▼▼▼

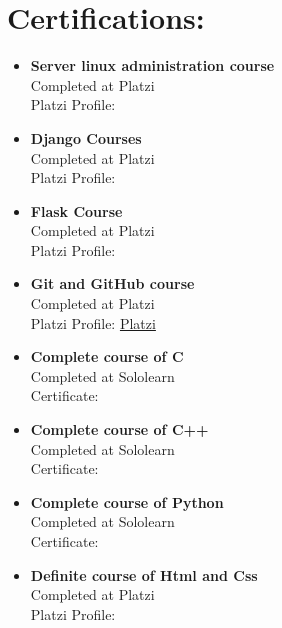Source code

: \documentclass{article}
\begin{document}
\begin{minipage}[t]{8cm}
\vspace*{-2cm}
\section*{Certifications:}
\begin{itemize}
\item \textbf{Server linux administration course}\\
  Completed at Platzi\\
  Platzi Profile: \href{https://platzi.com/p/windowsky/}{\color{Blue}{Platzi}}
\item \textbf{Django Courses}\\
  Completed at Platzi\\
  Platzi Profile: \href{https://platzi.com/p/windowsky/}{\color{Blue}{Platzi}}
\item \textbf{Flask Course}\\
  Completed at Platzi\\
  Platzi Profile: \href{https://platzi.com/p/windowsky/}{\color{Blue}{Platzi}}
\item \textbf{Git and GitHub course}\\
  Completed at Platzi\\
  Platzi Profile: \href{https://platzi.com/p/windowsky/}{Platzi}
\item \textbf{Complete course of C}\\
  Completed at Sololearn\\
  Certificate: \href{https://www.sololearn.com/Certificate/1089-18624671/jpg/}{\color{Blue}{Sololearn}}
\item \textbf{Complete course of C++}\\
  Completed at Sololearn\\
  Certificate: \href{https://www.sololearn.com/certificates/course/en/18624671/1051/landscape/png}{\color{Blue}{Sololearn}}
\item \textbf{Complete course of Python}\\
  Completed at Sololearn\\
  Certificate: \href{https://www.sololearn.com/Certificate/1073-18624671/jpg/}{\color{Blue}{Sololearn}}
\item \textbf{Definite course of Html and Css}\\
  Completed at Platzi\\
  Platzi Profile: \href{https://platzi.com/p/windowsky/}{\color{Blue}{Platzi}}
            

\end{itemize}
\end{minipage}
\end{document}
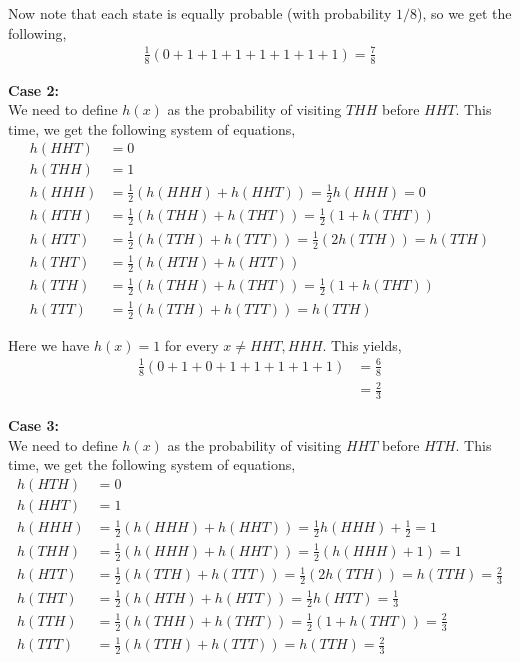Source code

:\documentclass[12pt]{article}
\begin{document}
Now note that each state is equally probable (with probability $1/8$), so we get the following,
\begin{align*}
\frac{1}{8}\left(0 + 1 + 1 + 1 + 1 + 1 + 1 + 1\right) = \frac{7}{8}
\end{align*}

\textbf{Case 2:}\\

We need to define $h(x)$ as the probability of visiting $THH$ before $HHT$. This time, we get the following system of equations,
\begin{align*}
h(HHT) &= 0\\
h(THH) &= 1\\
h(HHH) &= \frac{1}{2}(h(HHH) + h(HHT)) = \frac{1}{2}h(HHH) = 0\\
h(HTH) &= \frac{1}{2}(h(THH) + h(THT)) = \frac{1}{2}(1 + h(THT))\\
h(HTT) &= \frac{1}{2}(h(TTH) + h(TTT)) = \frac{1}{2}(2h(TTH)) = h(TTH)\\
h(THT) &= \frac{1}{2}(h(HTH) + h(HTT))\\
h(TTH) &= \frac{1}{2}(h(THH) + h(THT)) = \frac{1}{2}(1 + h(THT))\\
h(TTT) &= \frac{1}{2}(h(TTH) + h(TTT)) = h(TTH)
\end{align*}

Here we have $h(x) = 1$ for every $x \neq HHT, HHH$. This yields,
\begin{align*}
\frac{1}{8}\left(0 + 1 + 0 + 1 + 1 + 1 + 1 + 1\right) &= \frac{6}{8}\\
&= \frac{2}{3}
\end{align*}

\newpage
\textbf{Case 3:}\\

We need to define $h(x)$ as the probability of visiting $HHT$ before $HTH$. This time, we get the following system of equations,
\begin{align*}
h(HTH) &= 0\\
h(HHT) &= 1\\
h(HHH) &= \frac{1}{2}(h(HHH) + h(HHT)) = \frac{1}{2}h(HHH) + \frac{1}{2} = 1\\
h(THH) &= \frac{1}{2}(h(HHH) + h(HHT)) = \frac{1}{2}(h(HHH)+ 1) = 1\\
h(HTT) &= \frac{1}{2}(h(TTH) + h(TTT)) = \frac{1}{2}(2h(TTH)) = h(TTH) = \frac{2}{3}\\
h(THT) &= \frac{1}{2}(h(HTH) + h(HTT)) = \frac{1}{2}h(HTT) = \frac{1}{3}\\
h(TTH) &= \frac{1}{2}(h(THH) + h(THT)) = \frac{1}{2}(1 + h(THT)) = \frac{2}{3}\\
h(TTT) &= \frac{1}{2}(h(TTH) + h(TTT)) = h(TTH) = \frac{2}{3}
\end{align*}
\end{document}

▲▲▲

What lines in the material above hold the string "documentclass"? List them.

: \documentclass{article}
:\documentclass[12pt]{article}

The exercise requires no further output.